Our district reflects citywide asymmetries, where New York’s 19,000 miles of car lanes represent nearly 35 times the distance we dedicate to protected bike lanes. That ratio doesn’t reflect an imbalance in New Yorkers’ preferences: 1.6 million of us bike and 1.4 million households own cars. I will work to mandate drastic increases to protected bike and bus ways, even if it means reallocating car space.

There are also three million on-street parking spaces citywide, equivalent to the size of 12 Central Parks. New York City consecrates prime real estate alongside our sidewalks as a giveaway to car owners, subsidizing car ownership to the detriment of those who could use parking spaces for other forms of transit — or green space, outdoor dining, or trash containerization. I will support ending these giveaways and ending parking minimums mandated in our zoning.

Of course, we don’t just induce driving through our streetscape: We also make all New Yorkers bear driving costs that car owners should face themselves. For example, the state’s gas-tax holiday will provide the biggest upside to households with the most cars — not necessarily the poorest households suffering most from rising gas costs.
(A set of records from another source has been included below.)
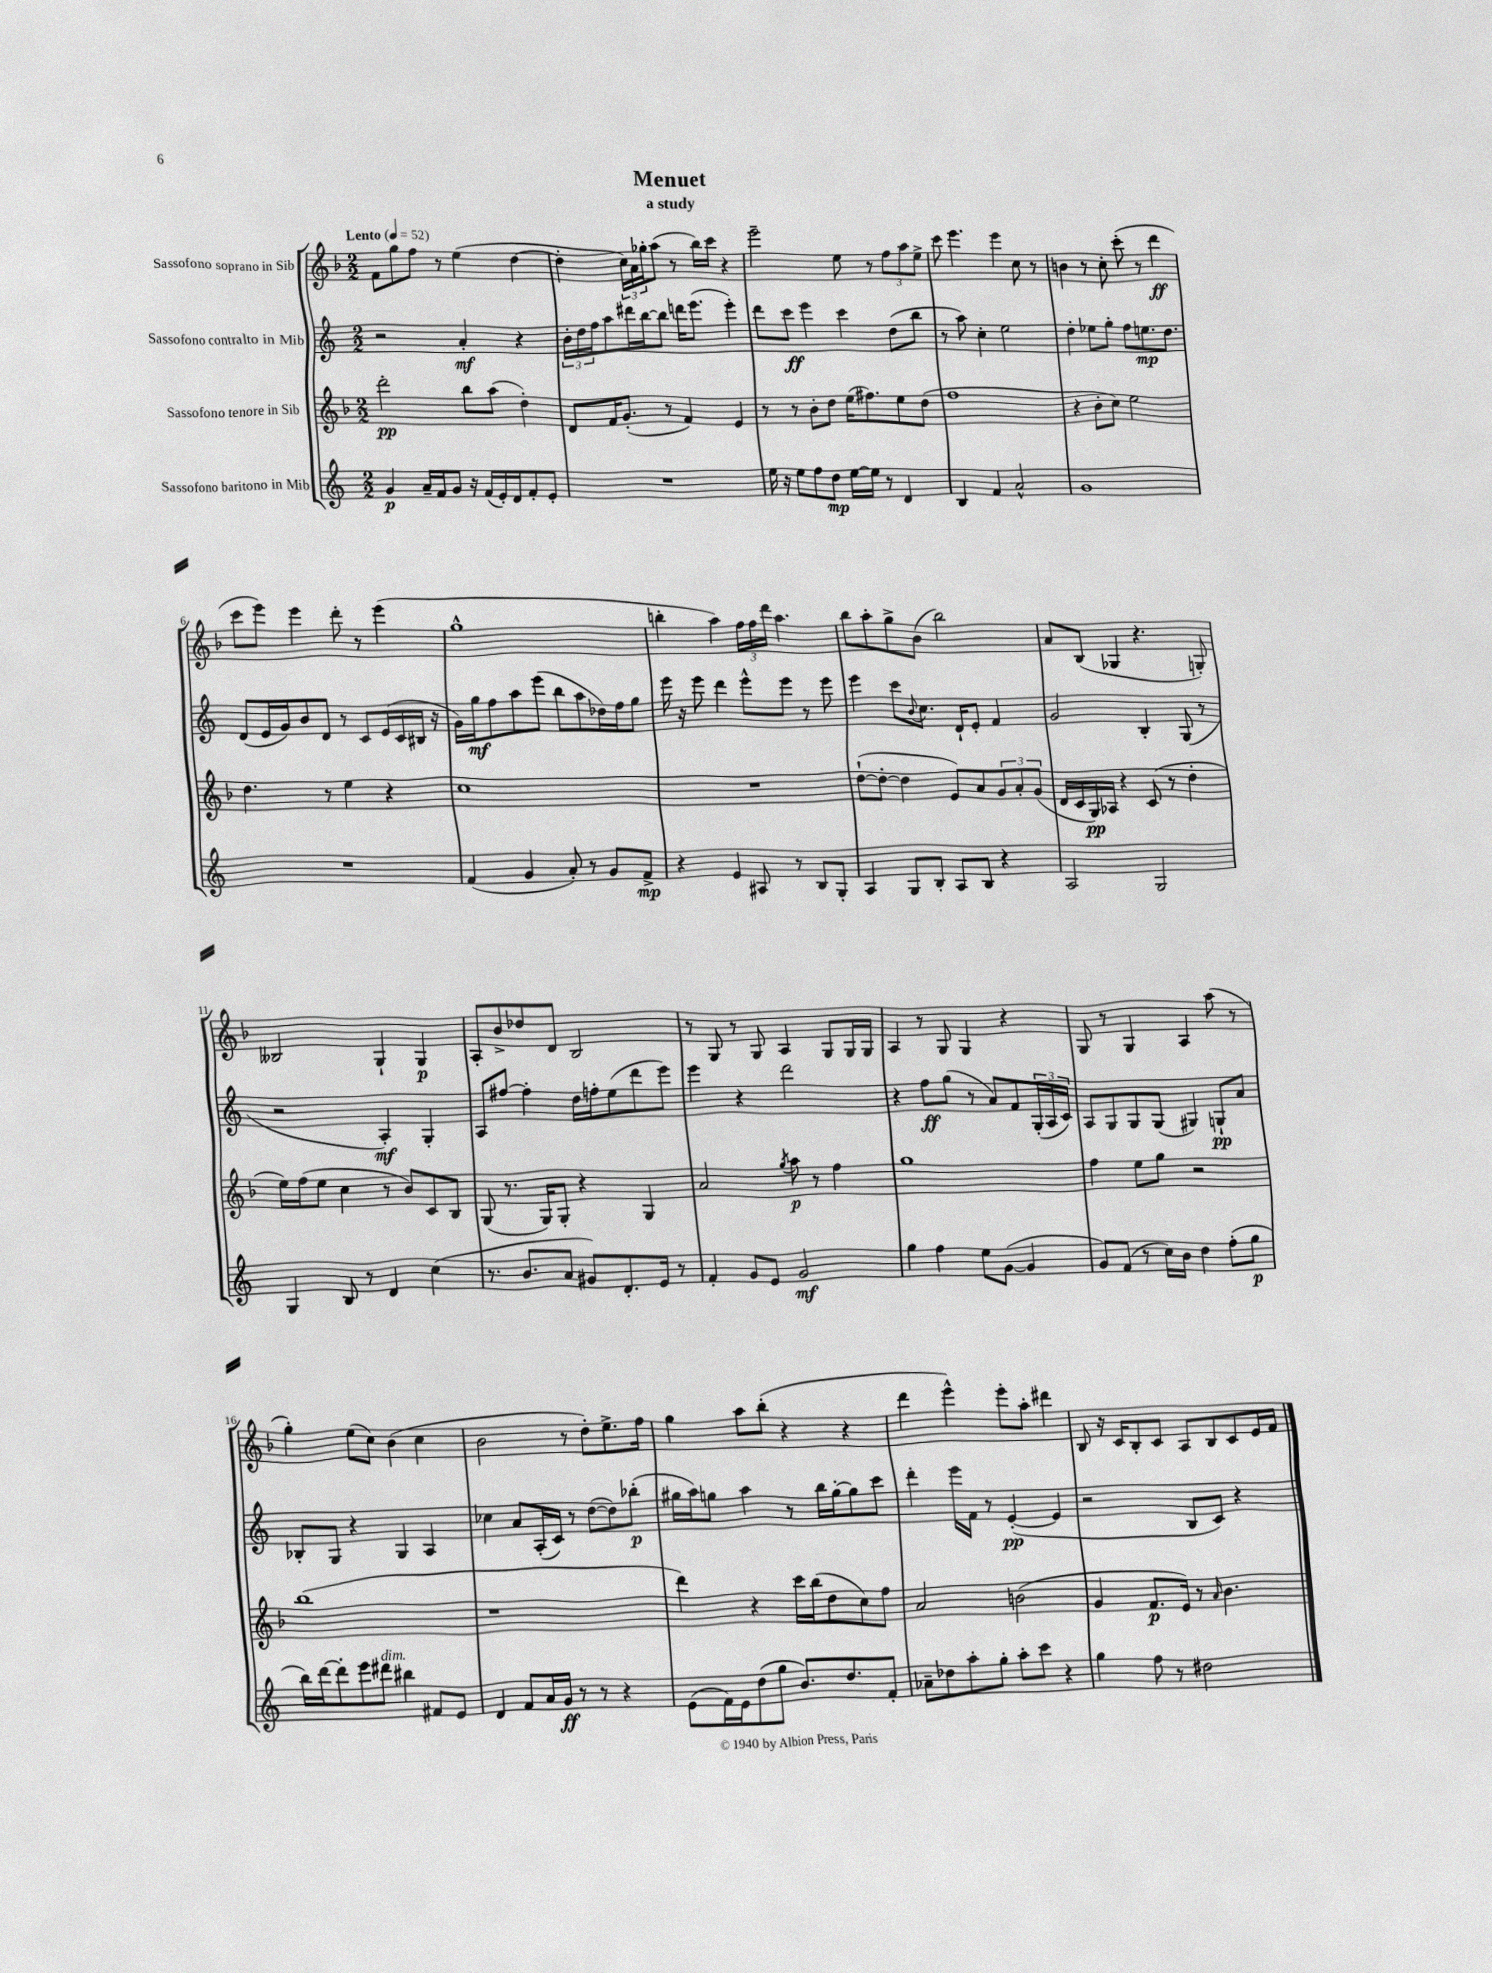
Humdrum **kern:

**kern	**kern	**kern	**kern
*staff4	*staff3	*staff2	*staff1
*clefG2	*clefG2	*clefG2	*clefG2
*k[]	*k[b-]	*k[]	*k[b-]
*M2/2	*M2/2	*M2/2	*M2/2
*MM52	*MM52	*MM52	*MM52
4g	2ddd'	2r	8f
.	.	.	8gg
16a~	.	.	8ff
16f	.	.	.
8g	.	.	8r
16r	8bb-	4a'	(4ee
(16f	.	.	.
16e')	(8aa	.	.
16d	.	.	.
8f'	4dd')	4r	[4dd
8e'	.	.	.
=	=	=	=
1r	8d	24b'	4dd']
.	.	24dd	.
.	.	24ff	.
.	16f	8aa	.
.	(8.g'	.	.
.	.	16ddd#	24cc)
.	.	.	24a
.	.	[16bb	.
.	.	.	24gg-'
.	8r	8bb]	(8aa
.	4f)	16ddd	8r
.	.	(8.eee	.
.	.	.	16bb-)
.	.	.	16ccc
.	4e	4eee')	4r
=	=	=	=
16ee	8r	8ddd	2eee~
16r	.	.	.
8ee	8r	8ccc	.
8ff	8b-'	4eee	.
8dd	8dd	.	.
[16ee	(16ee	4ccc	8ee
16ee]	8.ff#)	.	.
8r	.	.	8r
4d	8ee	(8dd	12ff
.	.	.	12aa
.	(8dd	8bb	.
.	.	.	12ee^
=	=	=	=
4B	1ff	8r	8ccc
.	.	8aa)	4.eee
4f	.	4cc'	.
2a^^	.	2ee	4eee
.	.	.	8cc
.	.	.	8r
=	=	=	=
1g	4r	4dd'	4b
.	8b-'	8ee-	8r
.	8cc)	8gg'	8cc'
.	2ee	8ff	(8ccc'
.	.	8.ee	8r
.	.	.	4ddd
.	.	8.dd	.
=	=	=	=
1r	4.dd	(8d	8ccc
.	.	16e	8eee)
.	.	16g)	.
.	.	8b	4eee
.	8r	8d	.
.	4ee	8r	8ddd'
.	.	8c	8r
.	4r	(16e	(4eee
.	.	16c	.
.	.	16B#	.
.	.	16r	.
=	=	=	=
(4f	1cc	16g)	1gg^^
.	.	16gg	.
.	.	8ff	.
4g	.	8aa	.
.	.	(8eee	.
8a')	.	8bb	.
8r	.	8aa	.
8g	.	16dd-)	.
.	.	16ff	.
8f^	.	8gg	.
=	=	=	=
4r	1r	16eee	4bb'
.	.	16r	.
.	.	8eee	.
4e	.	4ddd	4aa)
8A#	.	8eee^^	24ff
.	.	.	24ff
.	.	.	24ddd
8r	.	8eee	4.aa
8B	.	8r	.
8G'	.	8eee	.
=	=	=	=
4A	([8dd`	4eee	8bb-
.	8dd'_	.	8aa'
8G	4dd]	8ccc	8gg^
.	.	8qqb	.
8B'	.	8.cc	(8b-
8A	8e)	.	2bb-)
.	.	16d`	.
8B	8a	8e'	.
4r	12g	4f	.
.	12a'	.	.
.	(12g	.	.
=	=	=	=
2A	16d	2g	8a
.	16c	.	.
.	16G)	.	(8B-
.	16A-	.	.
.	4r	.	4G-
2G	(8c	4B'	4.r
.	8r	.	.
.	4dd'	(8G	.
.	.	8r	8G')
=	=	=	=
4G	16ee)	2r	2B--
.	(16ff	.	.
.	8ee	.	.
8B	4cc	.	.
8r	.	.	.
4d	8r	4A')	4G`
.	8b-)	.	.
(4cc	8c	4G'	4G
.	8B-	.	.
=	=	=	=
8.r	(8G	8A	8A'
.	8.r	[8ff#	8b-^
8.b	.	.	.
.	.	4ff#']	8dd-
.	16G)	.	.
8a	8G'	.	8d
8g#)	4r	16dd	2B-
.	.	16ff'	.
8.d'	.	(8ee	.
.	4G	8ddd	.
16e	.	.	.
8r	.	8eee)	.
=	=	=	=
4f'	2a	4eee	8r
.	.	.	8G
8g	.	4r	8r
8e	.	.	8G
.	8qgg	.	.
2g	8aa	2ddd	4A
.	8r	.	.
.	4ff	.	8G
.	.	.	16G
.	.	.	16G
=	=	=	=
4gg	1gg	4r	4A
4ff	.	8ff	8r
.	.	(8gg	8G
8ee	.	8r	4G
([8g	.	8a)	.
4g]	.	8f	4r
.	.	(24G'	.
.	.	24A	.
.	.	24c)	.
=	=	=	=
8g)	4ff	8A	8G
(8f	.	8G	8r
8r	8ee	8G	4G
16cc)	8gg	(8G	.
16b	.	.	.
4dd	2r	4G#)	4A
(8ff'	.	8G`	(8aa
8gg	.	8a	8r
=	=	=	=
16bb)	(1bb-	8B-'	4gg')
[16ddd	.	.	.
8ddd']	.	8G	.
8eee	.	4r	(8ee
8ddd#	.	.	8cc)
4bb#	.	4G	(4b-
8f#	.	4A	4cc
8e	.	.	.
=	=	=	=
4d	1r	4cc-	2b-
8f	.	8a	.
16a	.	(16A'	.
16g	.	16c)	.
8r	.	8r	8r
8r	.	([8dd	8dd')
4r	.	8dd])	8.ee^
.	.	(8bb-'	.
.	.	.	16ff
=	=	=	=
(8e	4ddd)	16gg#	4gg
.	.	16aa)	.
16f)	.	8gg	.
16e	.	.	.
(8dd	4r	4aa	8aa
8gg	.	.	(8bb-'
8.b)	16ccc	8r	4r
.	(16bb-	.	.
.	8dd	16bb	.
8.dd	.	[16gg'	.
.	8cc)	8gg]	4r
8f'	8ff	8ccc	.
=	=	=	=
8a-~	2a	4ddd'	4ddd
8dd-	.	.	.
8aa'	.	16eee	4eee^^)
.	.	16f	.
8gg'	.	8r	.
8aa'	(2b	([4e'	8eee'
8ccc	.	.	8aa'
4r	.	4e]	4ddd#
=	=	=	=
4gg	4g	2r	8B-
.	.	.	16r
.	.	.	16c
8ff	8.f	.	8B-'
8r	.	.	8c
.	16e)	.	.
2dd#	8r	8B	8A
.	16qqa	.	.
.	4.b-	8c)	8B-
.	.	4r	8c
.	.	.	16e
.	.	.	16f
==	==	==	==
*-	*-	*-	*-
The gas-tax holiday isn’t the legislature’s only contribution to car subsidies. The decade-long failure to enact congestion pricing — with even our current Assembly member reluctant to champion a measure that would benefit our district most — is another way we haven’t properly priced the costs of driving in New York.

https://twitter.com/ryderkessler/status/1532091947657084930

As cars get bigger, other jurisdictions are beginning to ensure owners of these behemoths bear the costs of bringing them onto city streets, with registration fees that correlate to weight. In the legislature, I will fight for New York to take the same steps to disincentivize needlessly large and deadly vehicles.

We're subsidizing gas, maintaining streets primarily for cars, and giving away parking spaces — while slow-walking congestion pricing and its $15 billion for the MTA , and doing nothing to properly price the costs of swelling SUVs. How can we be surprised to see traffic deaths continue to rise? Full-time speed cameras are welcome, but they are a Band-Aid on a gaping wound.

A common refrain is that these inducements to driving are a matter of economic justice: blue-collar New Yorkers need roads, places to park, and gas for their tanks.

But the reality is that city households that own cars have more than double the median income of households that don’t. The status quo subsidizes those better-off households over their worse-off neighbors who rely on buses, subways, and walking. These communities disproportionately suffer from emissions-related climate change and asthma — and they also bear the brunt of traffic deaths.

We’ve heard of socialism for the rich and capitalism for the rest. For far too long, New York has offered socialism for car owners.

It’s time to end these subsidies and reduce the number of cars on city streets. Our lives depend on it.